How long does it take to learn a language?
I was talking to one of my friends today and they said it takes around 5 years to learn a language. I didn't believe them. But I wanted to know for those of you who have learned a language and are now fluent in it how long it took you to learn that language. I am learning Hebrew right now so if you have learned it could you tell me how long it took you to learn it? Also maybe any suggestions for a language that I could learn after Hebrew.
Well, that greatly depends on what level you want to reach in the language and how you want to know the language.

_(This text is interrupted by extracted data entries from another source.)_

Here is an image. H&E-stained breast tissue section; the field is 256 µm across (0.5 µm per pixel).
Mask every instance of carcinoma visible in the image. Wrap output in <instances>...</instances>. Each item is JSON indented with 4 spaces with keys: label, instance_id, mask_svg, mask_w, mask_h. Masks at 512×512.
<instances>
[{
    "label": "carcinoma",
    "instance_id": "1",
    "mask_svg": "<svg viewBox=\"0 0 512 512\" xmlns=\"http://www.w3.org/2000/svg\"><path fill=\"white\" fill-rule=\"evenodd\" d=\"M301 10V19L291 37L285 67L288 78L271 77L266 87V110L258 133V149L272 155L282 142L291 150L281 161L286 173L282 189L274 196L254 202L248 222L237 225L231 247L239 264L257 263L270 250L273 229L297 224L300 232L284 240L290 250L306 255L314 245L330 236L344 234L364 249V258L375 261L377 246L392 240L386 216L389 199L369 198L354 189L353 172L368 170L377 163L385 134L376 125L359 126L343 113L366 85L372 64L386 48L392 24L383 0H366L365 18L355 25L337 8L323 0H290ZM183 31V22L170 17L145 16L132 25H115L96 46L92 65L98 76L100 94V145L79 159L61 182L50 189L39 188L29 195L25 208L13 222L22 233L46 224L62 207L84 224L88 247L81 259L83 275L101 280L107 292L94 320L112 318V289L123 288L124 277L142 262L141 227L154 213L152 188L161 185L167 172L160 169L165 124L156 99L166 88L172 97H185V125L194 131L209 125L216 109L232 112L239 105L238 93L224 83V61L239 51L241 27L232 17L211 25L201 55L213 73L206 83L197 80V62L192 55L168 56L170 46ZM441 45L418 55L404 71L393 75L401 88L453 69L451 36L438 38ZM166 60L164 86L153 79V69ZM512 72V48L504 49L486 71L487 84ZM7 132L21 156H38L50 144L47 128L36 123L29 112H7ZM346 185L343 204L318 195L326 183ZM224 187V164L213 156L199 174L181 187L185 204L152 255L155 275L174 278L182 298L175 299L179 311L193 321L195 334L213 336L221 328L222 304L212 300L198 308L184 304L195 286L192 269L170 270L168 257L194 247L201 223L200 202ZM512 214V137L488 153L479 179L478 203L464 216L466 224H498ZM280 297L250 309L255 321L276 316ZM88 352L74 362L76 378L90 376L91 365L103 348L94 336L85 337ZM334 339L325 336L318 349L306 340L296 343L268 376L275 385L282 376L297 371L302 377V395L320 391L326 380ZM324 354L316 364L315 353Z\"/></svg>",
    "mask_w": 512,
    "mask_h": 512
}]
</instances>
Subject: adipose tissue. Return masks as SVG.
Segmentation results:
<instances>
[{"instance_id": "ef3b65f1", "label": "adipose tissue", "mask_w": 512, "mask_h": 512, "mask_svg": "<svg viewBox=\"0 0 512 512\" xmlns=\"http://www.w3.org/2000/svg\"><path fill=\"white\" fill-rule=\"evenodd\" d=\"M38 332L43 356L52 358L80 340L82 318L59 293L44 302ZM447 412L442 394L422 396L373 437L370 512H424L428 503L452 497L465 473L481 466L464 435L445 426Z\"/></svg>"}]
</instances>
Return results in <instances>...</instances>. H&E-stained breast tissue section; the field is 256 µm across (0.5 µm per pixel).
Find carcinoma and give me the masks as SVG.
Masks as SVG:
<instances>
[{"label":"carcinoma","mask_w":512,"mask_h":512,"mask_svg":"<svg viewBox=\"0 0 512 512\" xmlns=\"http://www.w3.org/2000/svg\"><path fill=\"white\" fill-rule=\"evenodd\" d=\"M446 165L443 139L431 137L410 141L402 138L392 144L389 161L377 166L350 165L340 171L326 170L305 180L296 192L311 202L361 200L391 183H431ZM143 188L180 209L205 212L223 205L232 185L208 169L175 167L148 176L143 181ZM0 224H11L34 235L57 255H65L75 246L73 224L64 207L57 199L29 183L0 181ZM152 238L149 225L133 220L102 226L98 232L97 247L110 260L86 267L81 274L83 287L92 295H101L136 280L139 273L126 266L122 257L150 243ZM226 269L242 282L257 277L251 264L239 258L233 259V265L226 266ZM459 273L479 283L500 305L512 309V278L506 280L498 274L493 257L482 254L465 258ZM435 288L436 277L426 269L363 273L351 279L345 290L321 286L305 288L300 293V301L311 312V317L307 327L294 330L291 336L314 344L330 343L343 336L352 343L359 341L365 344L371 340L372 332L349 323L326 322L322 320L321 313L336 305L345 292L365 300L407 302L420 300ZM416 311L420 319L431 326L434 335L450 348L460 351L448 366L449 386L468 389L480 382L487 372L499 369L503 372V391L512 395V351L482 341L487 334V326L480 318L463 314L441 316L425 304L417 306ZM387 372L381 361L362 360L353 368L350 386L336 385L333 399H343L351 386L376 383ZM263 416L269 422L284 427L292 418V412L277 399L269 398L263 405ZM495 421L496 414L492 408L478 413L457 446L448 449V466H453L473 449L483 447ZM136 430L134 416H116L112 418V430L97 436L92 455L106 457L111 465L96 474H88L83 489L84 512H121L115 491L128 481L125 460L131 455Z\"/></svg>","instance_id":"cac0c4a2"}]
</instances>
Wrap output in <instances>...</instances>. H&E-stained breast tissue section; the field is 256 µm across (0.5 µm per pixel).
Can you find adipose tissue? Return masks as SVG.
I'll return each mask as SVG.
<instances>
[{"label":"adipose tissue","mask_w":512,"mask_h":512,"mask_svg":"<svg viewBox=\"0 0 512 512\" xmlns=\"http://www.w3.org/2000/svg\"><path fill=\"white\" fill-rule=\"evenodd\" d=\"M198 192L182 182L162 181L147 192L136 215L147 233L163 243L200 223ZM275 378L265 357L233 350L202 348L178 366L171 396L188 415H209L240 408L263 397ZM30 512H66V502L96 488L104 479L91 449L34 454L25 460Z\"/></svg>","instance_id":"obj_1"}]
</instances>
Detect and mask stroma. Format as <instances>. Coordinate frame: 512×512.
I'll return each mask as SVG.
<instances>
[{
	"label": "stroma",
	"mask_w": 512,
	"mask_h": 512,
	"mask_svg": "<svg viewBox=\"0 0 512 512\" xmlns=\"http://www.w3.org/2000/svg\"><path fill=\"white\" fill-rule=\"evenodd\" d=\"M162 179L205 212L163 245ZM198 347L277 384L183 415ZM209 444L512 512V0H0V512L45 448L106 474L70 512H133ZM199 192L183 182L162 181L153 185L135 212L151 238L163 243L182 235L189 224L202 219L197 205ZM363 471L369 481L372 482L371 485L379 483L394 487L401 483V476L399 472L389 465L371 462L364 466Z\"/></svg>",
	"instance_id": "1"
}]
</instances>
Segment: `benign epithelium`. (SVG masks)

If you just want to understand a new language (even "fluently") that's a lot faster. You can learn to read a new language quite fast since all you need is passive vocabulary and you can get a lot from context. If you want to understand speech it will be a bit slower than reading, because of the speed, but it's still passive.
If you want to write or speak in a language you'd have to get more of a grip on grammar and your vocabulary would have to be active (you can't rely on context and just recognizing then remembering the meaning). Again writing is easier than speaking, because you have more time can read over it etc.
If you really want to be fluent like a native, it basically takes your whole life even in your own native language. To hold a conversation on simpler topics (i.e. not scientific or philosophical or otherwise complex) is a lot easier and enough for a lot of people, but not what is defined as "fluent".
It also depends on the language of course. Some languages just are a bit more difficult than others, it also depends on what languages you already know. And like someone else said - immersion! I have family members who learned languages incredibly fast because they were dropped into another country.
It took me about 7 years from my first exposure to English to me taking the TOEFL (Test of English as a foreign language) with near perfect results without even actively studying for the test because I already felt fluent. I guess it took me about 5-6 years. The first one or two years I only did what I had to do for school and wasn't particulary motivated. Then I started reading in English and watching DVDs with English audio. So it was quite fast, but English is relatively easy (no cases, barely any conjugations...).
Honestly, it depends on a plethora of factors IMHO: Are you learning that language on your own or are you taking classes? If you are taking classes: What is the way your teacher approaches the classes? Do you go beyond what is taught in classes/you teach yourself with lessons (I.e. You listen to music/watch movies/read books in your target language in your free time, you have friends that speak the language, etc)? What is your motivation? Do you keep that motivation "alive" during all of your learning time? Is the language completely new to you or is it already similar to your language/languages you know?
Depending on your answers to those and other questions and your commitment/effort, it might take you longer or shorter to lay the foundations of a language (and they might be stronger or weaker, no matter the time) and be fluent at it. Though I have to agree that once you start learning a language, you never stop learning a language, even if it is just some new words/expressions every once in a while. (EDIT: And never stop practicing it! Else it gets rusty and it takes effort to bring it back to how it was)
I would say it is all dependent on your motivation for learning the language and also how much of a need that language is for you. I am someone that really thrives in an immersion setting. I remove all opportunity to speak English (except where necessary i.e. work school or kids) and make everything I take in that day in that language.
it took me about 3-6 months depending on the language to get to a point where I was fine relying on myself for day to day things in both Czech (6m) and Spanish (3m). I say 3-6 months as thats the cumulative time I spent actively learning in school each language after that point I immersed my self in the language (I lived in a small town that oddly was largely Spanish speaking) I recently moved to Czech Republic and I find that more than any other language I have gone deepest in conversation in Czech. Now I won't say I am fluent at all in either but I will say that I can get my point across and can understand for most day to day things. I sometimes get lost and I still have to think my response in English and "translate" it to Czech but I am happy with my progress.
A friend of mine learned German in 7 months, he was also living in Germany for about 2 years after then came back to the US. How fast you learn a language depends on you and your resources. Hebrew is insanely hard, but if you really studied and got the correct exposure I'd say about a year and a half.
After 2 months of studying Spanish, I was able to ask for basic stuff about food, direction, price, etc. I did stay in Peru for 1 month though. I guess I was A1 level at that time.
Then I kept studying on and off my Spanish. 3 years later: I can now talk about what ever I want, I can read newspapers, watch some movies and have enough skills to write properly. I'm currently B2.
It really depends on your dedication and your surrounding/available resources. I guess I could have learned the language a lot faster if I:
Was more focused back then
Had better resources
Also, some languages are simply harder to learn and thus, more time is required.